Copy out all of the records. Keep every word exact.

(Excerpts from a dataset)
---

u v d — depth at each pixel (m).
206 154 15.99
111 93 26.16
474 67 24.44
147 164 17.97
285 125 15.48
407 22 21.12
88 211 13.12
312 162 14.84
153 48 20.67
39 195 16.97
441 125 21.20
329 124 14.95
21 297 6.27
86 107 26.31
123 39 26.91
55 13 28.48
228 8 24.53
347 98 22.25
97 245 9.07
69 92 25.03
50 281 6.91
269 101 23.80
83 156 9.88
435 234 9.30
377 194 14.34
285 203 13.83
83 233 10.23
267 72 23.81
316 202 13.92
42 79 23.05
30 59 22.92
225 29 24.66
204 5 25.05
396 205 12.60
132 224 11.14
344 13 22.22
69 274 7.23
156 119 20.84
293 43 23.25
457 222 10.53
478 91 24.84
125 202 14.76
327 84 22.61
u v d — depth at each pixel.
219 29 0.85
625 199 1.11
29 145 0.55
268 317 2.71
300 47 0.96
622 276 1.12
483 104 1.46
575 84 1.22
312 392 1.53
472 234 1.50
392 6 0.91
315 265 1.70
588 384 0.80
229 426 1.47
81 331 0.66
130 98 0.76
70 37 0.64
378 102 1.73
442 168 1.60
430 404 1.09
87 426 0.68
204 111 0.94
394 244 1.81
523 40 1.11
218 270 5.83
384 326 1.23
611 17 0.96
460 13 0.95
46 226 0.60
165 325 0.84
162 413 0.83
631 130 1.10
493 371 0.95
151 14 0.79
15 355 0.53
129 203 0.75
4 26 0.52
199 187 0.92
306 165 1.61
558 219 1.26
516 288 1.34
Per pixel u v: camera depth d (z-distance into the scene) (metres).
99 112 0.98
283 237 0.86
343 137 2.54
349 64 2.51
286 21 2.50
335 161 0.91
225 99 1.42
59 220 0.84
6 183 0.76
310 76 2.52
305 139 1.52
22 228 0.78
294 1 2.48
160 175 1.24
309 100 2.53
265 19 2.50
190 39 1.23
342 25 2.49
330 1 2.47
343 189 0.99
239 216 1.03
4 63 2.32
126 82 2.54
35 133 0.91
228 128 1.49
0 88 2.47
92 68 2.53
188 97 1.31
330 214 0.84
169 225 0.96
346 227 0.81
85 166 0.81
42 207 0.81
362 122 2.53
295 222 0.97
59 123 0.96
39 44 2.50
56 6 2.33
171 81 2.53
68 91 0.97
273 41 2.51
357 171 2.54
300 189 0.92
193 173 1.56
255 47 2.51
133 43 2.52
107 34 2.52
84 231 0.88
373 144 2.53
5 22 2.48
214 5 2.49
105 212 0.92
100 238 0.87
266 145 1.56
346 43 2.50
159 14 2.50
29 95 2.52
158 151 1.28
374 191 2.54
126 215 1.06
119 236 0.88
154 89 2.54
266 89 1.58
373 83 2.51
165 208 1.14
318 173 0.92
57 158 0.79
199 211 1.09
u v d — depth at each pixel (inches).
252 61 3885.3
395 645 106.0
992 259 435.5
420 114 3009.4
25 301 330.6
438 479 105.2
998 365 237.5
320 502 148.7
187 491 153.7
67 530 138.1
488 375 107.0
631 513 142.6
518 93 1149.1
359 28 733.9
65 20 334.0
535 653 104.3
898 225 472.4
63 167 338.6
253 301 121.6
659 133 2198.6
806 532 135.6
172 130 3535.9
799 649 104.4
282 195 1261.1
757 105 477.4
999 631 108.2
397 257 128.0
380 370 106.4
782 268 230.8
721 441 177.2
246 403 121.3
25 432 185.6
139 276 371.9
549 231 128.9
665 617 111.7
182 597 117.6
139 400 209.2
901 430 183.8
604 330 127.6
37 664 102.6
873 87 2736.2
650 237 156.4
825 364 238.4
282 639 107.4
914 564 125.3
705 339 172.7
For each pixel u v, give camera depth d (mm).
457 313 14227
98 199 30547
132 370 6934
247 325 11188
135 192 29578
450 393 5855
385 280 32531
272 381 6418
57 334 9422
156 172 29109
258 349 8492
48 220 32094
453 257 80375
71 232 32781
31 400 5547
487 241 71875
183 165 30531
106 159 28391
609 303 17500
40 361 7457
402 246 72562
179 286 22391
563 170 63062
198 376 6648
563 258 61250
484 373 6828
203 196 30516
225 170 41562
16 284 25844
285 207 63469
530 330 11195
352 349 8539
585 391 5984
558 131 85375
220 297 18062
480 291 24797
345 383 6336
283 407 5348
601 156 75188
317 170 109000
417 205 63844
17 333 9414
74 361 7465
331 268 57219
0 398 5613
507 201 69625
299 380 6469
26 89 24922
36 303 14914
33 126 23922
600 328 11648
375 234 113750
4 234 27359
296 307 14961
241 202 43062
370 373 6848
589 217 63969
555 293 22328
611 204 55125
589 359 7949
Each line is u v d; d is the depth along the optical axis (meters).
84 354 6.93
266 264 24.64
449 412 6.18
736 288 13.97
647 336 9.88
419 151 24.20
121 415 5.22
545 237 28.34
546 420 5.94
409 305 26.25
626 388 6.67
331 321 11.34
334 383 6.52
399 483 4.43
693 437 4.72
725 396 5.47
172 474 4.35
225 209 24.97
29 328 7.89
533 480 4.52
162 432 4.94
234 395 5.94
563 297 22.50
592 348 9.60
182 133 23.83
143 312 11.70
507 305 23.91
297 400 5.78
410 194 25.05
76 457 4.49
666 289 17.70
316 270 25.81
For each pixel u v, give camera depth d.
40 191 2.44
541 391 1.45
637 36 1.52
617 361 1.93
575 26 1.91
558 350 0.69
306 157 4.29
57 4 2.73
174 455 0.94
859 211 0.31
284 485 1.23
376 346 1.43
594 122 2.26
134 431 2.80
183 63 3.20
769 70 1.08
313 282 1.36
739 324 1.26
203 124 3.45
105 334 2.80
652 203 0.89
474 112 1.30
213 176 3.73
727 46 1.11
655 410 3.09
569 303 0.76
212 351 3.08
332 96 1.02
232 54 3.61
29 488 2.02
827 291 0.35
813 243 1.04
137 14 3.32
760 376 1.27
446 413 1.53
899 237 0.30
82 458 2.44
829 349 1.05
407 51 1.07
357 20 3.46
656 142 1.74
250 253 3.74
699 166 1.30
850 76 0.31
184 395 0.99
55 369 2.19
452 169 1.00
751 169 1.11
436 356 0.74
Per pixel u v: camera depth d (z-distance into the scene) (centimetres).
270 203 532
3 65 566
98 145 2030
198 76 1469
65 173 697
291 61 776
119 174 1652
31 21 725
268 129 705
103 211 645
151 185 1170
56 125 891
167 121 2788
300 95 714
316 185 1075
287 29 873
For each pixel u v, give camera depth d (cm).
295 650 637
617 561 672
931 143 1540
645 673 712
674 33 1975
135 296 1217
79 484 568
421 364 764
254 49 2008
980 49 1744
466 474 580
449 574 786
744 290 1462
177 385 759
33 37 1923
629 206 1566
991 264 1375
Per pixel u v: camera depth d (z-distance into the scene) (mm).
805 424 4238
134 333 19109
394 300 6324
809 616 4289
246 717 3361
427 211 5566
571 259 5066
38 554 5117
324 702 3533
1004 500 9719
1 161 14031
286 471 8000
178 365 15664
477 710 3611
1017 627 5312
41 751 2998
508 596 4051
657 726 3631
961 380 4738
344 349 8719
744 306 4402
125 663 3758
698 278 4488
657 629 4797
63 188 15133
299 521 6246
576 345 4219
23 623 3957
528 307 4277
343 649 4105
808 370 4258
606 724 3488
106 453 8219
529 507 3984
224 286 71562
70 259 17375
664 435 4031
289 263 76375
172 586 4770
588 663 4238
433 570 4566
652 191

---

WRITTEN SOLUTION:
u v d — depth at each pixel (m).
206 154 15.99
111 93 26.16
474 67 24.44
147 164 17.97
285 125 15.48
407 22 21.12
88 211 13.12
312 162 14.84
153 48 20.67
39 195 16.97
441 125 21.20
329 124 14.95
21 297 6.27
86 107 26.31
123 39 26.91
55 13 28.48
228 8 24.53
347 98 22.25
97 245 9.07
69 92 25.03
50 281 6.91
269 101 23.80
83 156 9.88
435 234 9.30
377 194 14.34
285 203 13.83
83 233 10.23
267 72 23.81
316 202 13.92
42 79 23.05
30 59 22.92
225 29 24.66
204 5 25.05
396 205 12.60
132 224 11.14
344 13 22.22
69 274 7.23
156 119 20.84
293 43 23.25
457 222 10.53
478 91 24.84
125 202 14.76
327 84 22.61
u v d — depth at each pixel.
219 29 0.85
625 199 1.11
29 145 0.55
268 317 2.71
300 47 0.96
622 276 1.12
483 104 1.46
575 84 1.22
312 392 1.53
472 234 1.50
392 6 0.91
315 265 1.70
588 384 0.80
229 426 1.47
81 331 0.66
130 98 0.76
70 37 0.64
378 102 1.73
442 168 1.60
430 404 1.09
87 426 0.68
204 111 0.94
394 244 1.81
523 40 1.11
218 270 5.83
384 326 1.23
611 17 0.96
460 13 0.95
46 226 0.60
165 325 0.84
162 413 0.83
631 130 1.10
493 371 0.95
151 14 0.79
15 355 0.53
129 203 0.75
4 26 0.52
199 187 0.92
306 165 1.61
558 219 1.26
516 288 1.34
Per pixel u v: camera depth d (z-distance into the scene) (metres).
99 112 0.98
283 237 0.86
343 137 2.54
349 64 2.51
286 21 2.50
335 161 0.91
225 99 1.42
59 220 0.84
6 183 0.76
310 76 2.52
305 139 1.52
22 228 0.78
294 1 2.48
160 175 1.24
309 100 2.53
265 19 2.50
190 39 1.23
342 25 2.49
330 1 2.47
343 189 0.99
239 216 1.03
4 63 2.32
126 82 2.54
35 133 0.91
228 128 1.49
0 88 2.47
92 68 2.53
188 97 1.31
330 214 0.84
169 225 0.96
346 227 0.81
85 166 0.81
42 207 0.81
362 122 2.53
295 222 0.97
59 123 0.96
39 44 2.50
56 6 2.33
171 81 2.53
68 91 0.97
273 41 2.51
357 171 2.54
300 189 0.92
193 173 1.56
255 47 2.51
133 43 2.52
107 34 2.52
84 231 0.88
373 144 2.53
5 22 2.48
214 5 2.49
105 212 0.92
100 238 0.87
266 145 1.56
346 43 2.50
159 14 2.50
29 95 2.52
158 151 1.28
374 191 2.54
126 215 1.06
119 236 0.88
154 89 2.54
266 89 1.58
373 83 2.51
165 208 1.14
318 173 0.92
57 158 0.79
199 211 1.09
u v d — depth at each pixel (inches).
252 61 3885.3
395 645 106.0
992 259 435.5
420 114 3009.4
25 301 330.6
438 479 105.2
998 365 237.5
320 502 148.7
187 491 153.7
67 530 138.1
488 375 107.0
631 513 142.6
518 93 1149.1
359 28 733.9
65 20 334.0
535 653 104.3
898 225 472.4
63 167 338.6
253 301 121.6
659 133 2198.6
806 532 135.6
172 130 3535.9
799 649 104.4
282 195 1261.1
757 105 477.4
999 631 108.2
397 257 128.0
380 370 106.4
782 268 230.8
721 441 177.2
246 403 121.3
25 432 185.6
139 276 371.9
549 231 128.9
665 617 111.7
182 597 117.6
139 400 209.2
901 430 183.8
604 330 127.6
37 664 102.6
873 87 2736.2
650 237 156.4
825 364 238.4
282 639 107.4
914 564 125.3
705 339 172.7
For each pixel u v, give camera depth d (mm).
457 313 14227
98 199 30547
132 370 6934
247 325 11188
135 192 29578
450 393 5855
385 280 32531
272 381 6418
57 334 9422
156 172 29109
258 349 8492
48 220 32094
453 257 80375
71 232 32781
31 400 5547
487 241 71875
183 165 30531
106 159 28391
609 303 17500
40 361 7457
402 246 72562
179 286 22391
563 170 63062
198 376 6648
563 258 61250
484 373 6828
203 196 30516
225 170 41562
16 284 25844
285 207 63469
530 330 11195
352 349 8539
585 391 5984
558 131 85375
220 297 18062
480 291 24797
345 383 6336
283 407 5348
601 156 75188
317 170 109000
417 205 63844
17 333 9414
74 361 7465
331 268 57219
0 398 5613
507 201 69625
299 380 6469
26 89 24922
36 303 14914
33 126 23922
600 328 11648
375 234 113750
4 234 27359
296 307 14961
241 202 43062
370 373 6848
589 217 63969
555 293 22328
611 204 55125
589 359 7949
Each line is u v d; d is the depth along the optical axis (meters).
84 354 6.93
266 264 24.64
449 412 6.18
736 288 13.97
647 336 9.88
419 151 24.20
121 415 5.22
545 237 28.34
546 420 5.94
409 305 26.25
626 388 6.67
331 321 11.34
334 383 6.52
399 483 4.43
693 437 4.72
725 396 5.47
172 474 4.35
225 209 24.97
29 328 7.89
533 480 4.52
162 432 4.94
234 395 5.94
563 297 22.50
592 348 9.60
182 133 23.83
143 312 11.70
507 305 23.91
297 400 5.78
410 194 25.05
76 457 4.49
666 289 17.70
316 270 25.81
For each pixel u v, give camera depth d.
40 191 2.44
541 391 1.45
637 36 1.52
617 361 1.93
575 26 1.91
558 350 0.69
306 157 4.29
57 4 2.73
174 455 0.94
859 211 0.31
284 485 1.23
376 346 1.43
594 122 2.26
134 431 2.80
183 63 3.20
769 70 1.08
313 282 1.36
739 324 1.26
203 124 3.45
105 334 2.80
652 203 0.89
474 112 1.30
213 176 3.73
727 46 1.11
655 410 3.09
569 303 0.76
212 351 3.08
332 96 1.02
232 54 3.61
29 488 2.02
827 291 0.35
813 243 1.04
137 14 3.32
760 376 1.27
446 413 1.53
899 237 0.30
82 458 2.44
829 349 1.05
407 51 1.07
357 20 3.46
656 142 1.74
250 253 3.74
699 166 1.30
850 76 0.31
184 395 0.99
55 369 2.19
452 169 1.00
751 169 1.11
436 356 0.74
Per pixel u v: camera depth d (z-distance into the scene) (centimetres).
270 203 532
3 65 566
98 145 2030
198 76 1469
65 173 697
291 61 776
119 174 1652
31 21 725
268 129 705
103 211 645
151 185 1170
56 125 891
167 121 2788
300 95 714
316 185 1075
287 29 873
For each pixel u v, give camera depth d (cm).
295 650 637
617 561 672
931 143 1540
645 673 712
674 33 1975
135 296 1217
79 484 568
421 364 764
254 49 2008
980 49 1744
466 474 580
449 574 786
744 290 1462
177 385 759
33 37 1923
629 206 1566
991 264 1375
Per pixel u v: camera depth d (z-distance into the scene) (mm).
805 424 4238
134 333 19109
394 300 6324
809 616 4289
246 717 3361
427 211 5566
571 259 5066
38 554 5117
324 702 3533
1004 500 9719
1 161 14031
286 471 8000
178 365 15664
477 710 3611
1017 627 5312
41 751 2998
508 596 4051
657 726 3631
961 380 4738
344 349 8719
744 306 4402
125 663 3758
698 278 4488
657 629 4797
63 188 15133
299 521 6246
576 345 4219
23 623 3957
528 307 4277
343 649 4105
808 370 4258
606 724 3488
106 453 8219
529 507 3984
224 286 71562
70 259 17375
664 435 4031
289 263 76375
172 586 4770
588 663 4238
433 570 4566
652 191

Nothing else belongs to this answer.